Sabah tam hazırlandım pazar-market alış verişe gideceğim. Torunun altını değiştirmek icap etti. Değiştirdim. Çıkarken de; «Nasıl olsa dışarı çıkıyorum, çocuğun bezini evdeki çöpe atıp boşuna evi kokutacağıma giderken yol üzerindeki çöpe atarım»diyerek bezi, bebek arabasının ön kısmına astım. Çıkarken de ablam aradı. Ben de konuşmaya dalıp gittim ve bezi çöpe atmayı unuttum. Akşama kadar her gittiğim yere…”

“–Yapma ya!”

“–Aynen öyle! Kendi eksikliğimden dolayı öyle kalpler kırdım ki üzüntümü tarife kelimeler yetmez. Nasıl kızdım kendime! Bir de herkese bilmiş bilmiş öyle bir akıl veriyorum ki anlatamam… Ben bir daha nasıl bakacağım o insanların yüzüne? Ki terzi ağabey ile fırıncı ağabey galiba meseleyi anladılar da beni mahcup etmemek için tüm söylediklerimi sînelerine çektiler. Çünkü çalışanları onları uyarmak istediklerinde ikisi de ânında susturup tek kelime ettirmediler. Ay nasıl mahcup oldum anlatamam!..”

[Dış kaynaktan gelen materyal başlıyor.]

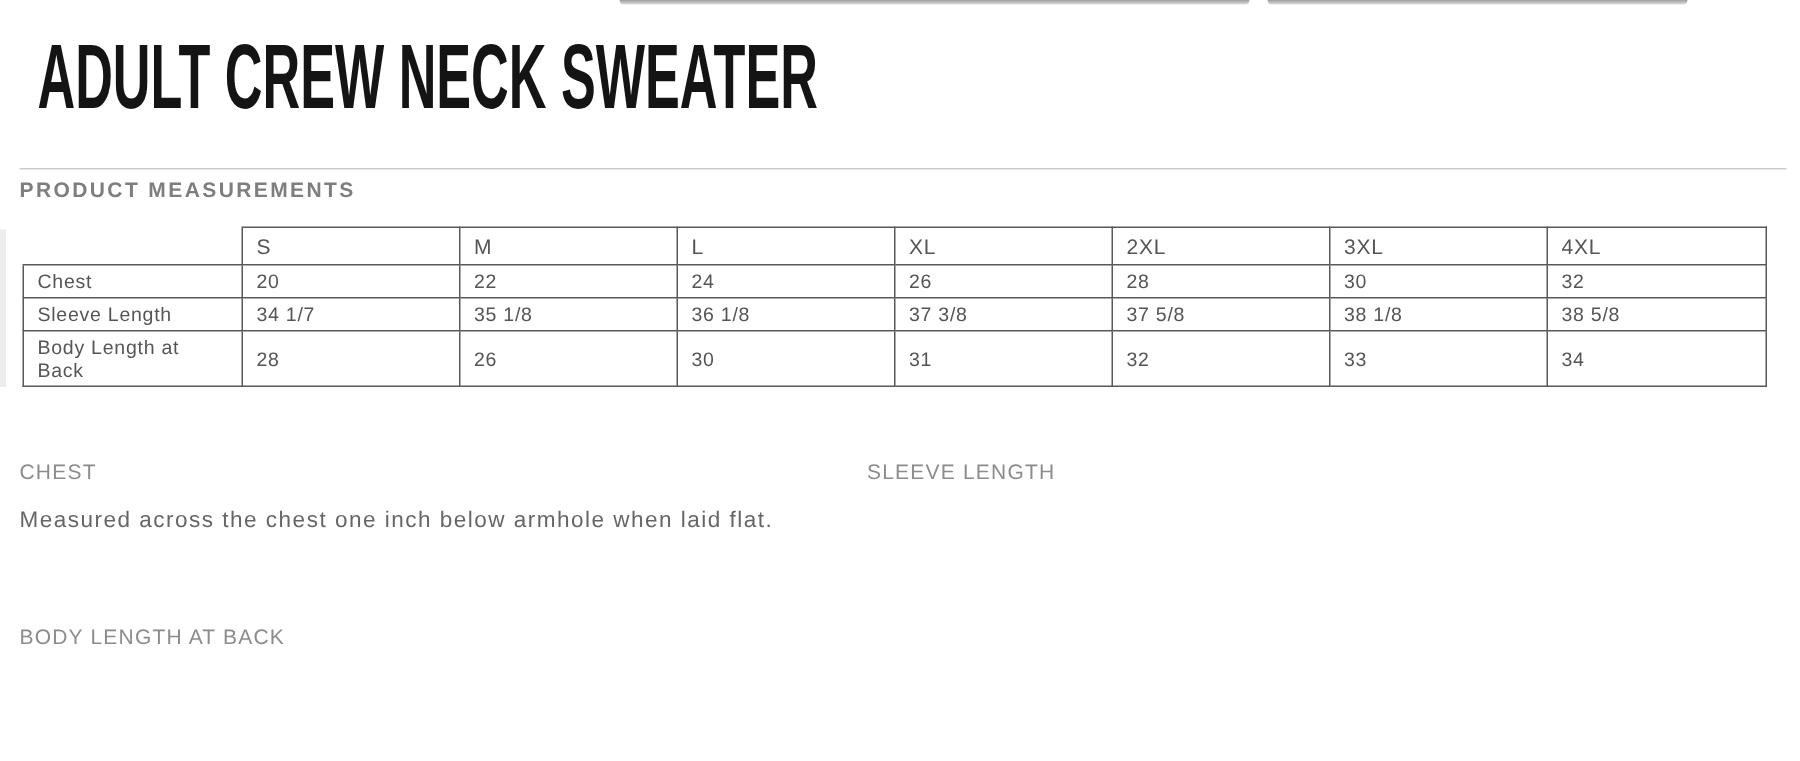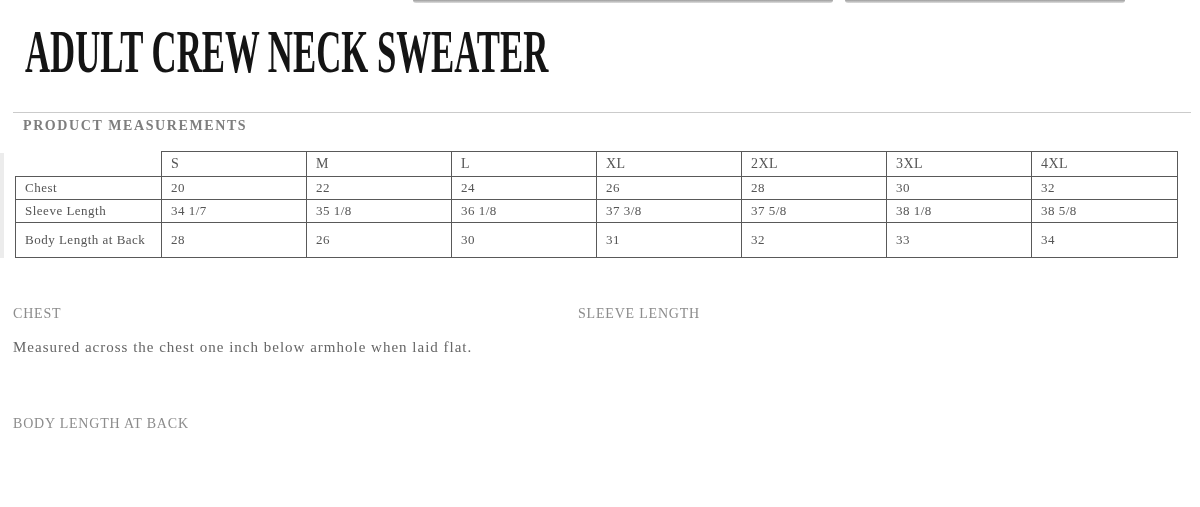--- a/index.html
+++ b/index.html
@@ -5,21 +5,20 @@
   * { margin: 0; padding: 0; box-sizing: border-box; }
   html, body { background: #ffffff; }
   body { font-family: "Liberation Sans", sans-serif; }
 
   .page {
     position: relative;
     width: 1200px;
     height: 442px;
     background: #ffffff;
     overflow: hidden;
-    font-family: Liberation Serif, serif;
   }
 
   
   .top-bar {
     position: absolute;
     top: 0;
     height: 3px;
     background: linear-gradient(#9e9e9e, #dedede);
     border-radius: 0 0 4px 4px;
   }
@@ -46,21 +45,21 @@
   .divider {
     position: absolute;
     left: 13px;
     top: 112px;
     width: 1178px;
     border-top: 1px solid #cbcbcb;
   }
 
   .section-header {
     position: absolute;
-    left: 23px;
+    left: 13px;
     top: 118px;
     font-size: 14px;
     font-weight: bold;
     letter-spacing: 1.6px;
     color: #7e7e7e;
   }
 
   .left-sliver {
     position: absolute;
     left: 0;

Derken Müdürüm; hanım bunu hakikaten öyle olduğu için mi anlattı, yoksa bana mı bir şeyler anlatmaya çalıştı bilemedim. Ama bu mevzu, zihnimi allak-bullak etti. Zihnimde çakan şimşekler neredeyse trafoyu yaktıracak bana…

–Vallâhi mevzuyu nereye
bağlayacağını kestiremedim Yahya Bey! Hakikaten bir trafo yanıklığı söz konusu olmuş! Biraz daha farklı yoldan tekrar mı denesen şansını?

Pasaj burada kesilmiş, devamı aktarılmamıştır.